§ **QUOTED TEXT**
-- begin --

The University of Maine at Augusta has narrowed the field of candidates to serve as the school’s next president to three.

The candidates, none of whom now works in the university system or lives in Maine, are expected to visit the campuses later this fall to meet with students, the staff and community members, UMA spokesman Dan Demeritt wrote in a news release.

The three candidates are James Conneely, a senior consultant for New York-based Keeling & Associates; Guiyou Huang, senior vice president for academic affairs and dean of faculty for Norwich University in Vermont; and Lawrence Gould, political science professor at Fort Hayes State University in Kansas.

Rebecca Wyke, who served as vice chancellor for finance and administration and treasurer for seven years before taking over as interim president in June, is not among the finalists. Wyke said in June that she was considering applying to fill the position permanently, but it’s unclear if she was one of the 71 applicants. Demeritt said all applicants are guaranteed anonymity unless selected as a finalist. Demeritt said Wyke would return to her role as vice chancellor as planned once the new president is on board.

“Rebecca Wyke is among Maine’s most accomplished public servants and has provided strong leadership for the university system,” Demeritt said.

Wyke, in June, said she would head an effort by the University of Maine System Presidents Council to develop an online and distance learning strategy and platform for the system’s seven universities. Wyke also said she hoped to complete the university’s capital campaign goal of raising $5 million by the end of the year and to work toward building student housing on campus.

Wyke said in a statement Wednesday that she continues to enjoy her time as president.

“I have learned so much, but it is my intention to use this experience to enhance my understanding of how the system can best serve its seven campuses when I return to my post as vice chancellor,” she said.

Demeritt said the search committee, which consists of a chancellor’s designee, representatives from the boards of trustees and visitors as well as faculty, staff, students and the community, interviewed nine candidates before selecting the three finalists.

“We expected the opportunity to lead a university that is earning national attention for its innovative and energetic approach to transforming the lives of students of every age and background across Maine to produce a large and talented pool of candidates,” University of Maine System Trustee Marjorie Medd, chairwoman of the search committee, said in the release. “We were not disappointed and very much appreciate the interest of all applicants who asked to be considered.”

-- end --

§ **GIVEN INSTRUCTION**
Answer these from the article on the UMA presidential search:
(a) How many people applied for the position?
(b) How many candidates did the search committee interview before choosing the finalists?
(c) How much money was the capital campaign that Wyke hoped to complete by the end of the year meant to raise?
Rely only on the article on the UMA presidential search.

§ **STORED DATA**
-- begin --

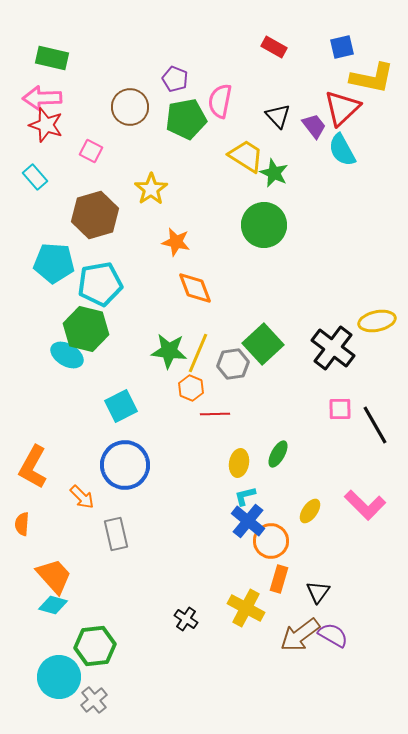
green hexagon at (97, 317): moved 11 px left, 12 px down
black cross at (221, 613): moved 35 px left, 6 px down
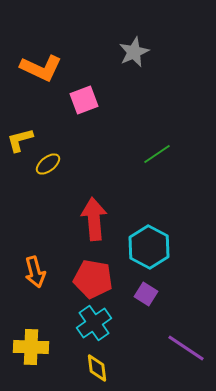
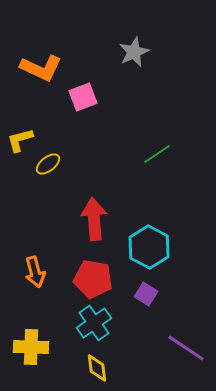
pink square: moved 1 px left, 3 px up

-- end --

§ **PROBLEM SOLUTION**
(a) 71
(b) Nine
(c) $5 million